Another enjoyable moment was when Shermer points out that there were thriving human civilizations more than 6000 years ago, and these dates are attested to by numerous methods; tree rings, ice cores, archeological evidence, Carbon dating, etc. The woman isn't even phased. "Well obviously those dating methods are wrong, since we know the earth was created 6000 years ago, since it says so in the Bible, which is true."

Shermer never asked the core question, "Why do you think the Bible is true, when the only thing that testifies to its truth is the Bible itself?" (An argument most think is rather undermined by the hundreds of obvious contradictions and errors in the text.) I'm sure that question would do nothing to shake the woman's blind faith, and that she would have had a ready reply to it, but it would have been fun to hear how she parsed it.

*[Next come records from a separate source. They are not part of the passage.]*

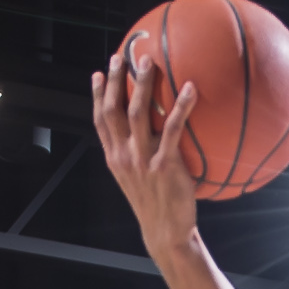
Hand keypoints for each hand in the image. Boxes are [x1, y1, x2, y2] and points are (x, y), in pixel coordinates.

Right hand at [92, 46, 201, 254]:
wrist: (166, 232)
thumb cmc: (158, 205)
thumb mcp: (139, 180)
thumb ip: (139, 156)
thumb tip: (152, 135)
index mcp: (115, 158)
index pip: (100, 121)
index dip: (97, 96)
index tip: (99, 74)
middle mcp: (123, 156)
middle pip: (114, 110)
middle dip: (116, 81)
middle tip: (121, 55)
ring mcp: (142, 160)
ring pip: (137, 113)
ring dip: (142, 85)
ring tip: (148, 62)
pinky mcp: (164, 165)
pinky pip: (172, 129)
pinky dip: (181, 107)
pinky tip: (190, 89)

She'd firmly established her view that the Bible was true. God's word. Inerrant. And that any counter evidence was therefore wrong. Shermer did bring up the two differing creation myths in Genesis, and she breezed right through that one. According to her, one was the big picture of overall creation, while the other was a more specific, detailed account of just the creation of man. Shermer didn't follow up, but I'd have been unable to resist. After all, the book clearly lists 2 very different recipes for human existence. One says that man and woman were created at the same time from dirt, while the other says man was first and then woman was made from his rib. And this is like, one chapter apart. Right at the beginning of the whole tale. But there aren't any contradictions or errors, cause it's all true... Right, k then.

Now obviously there's no arguing with a fanatic, but this one was so plain spoken and grounded in reality (relatively speaking) that I enjoyed hearing her utter these nonsensical tautologies. That interview could have gone on for hours, before I grew weary of it.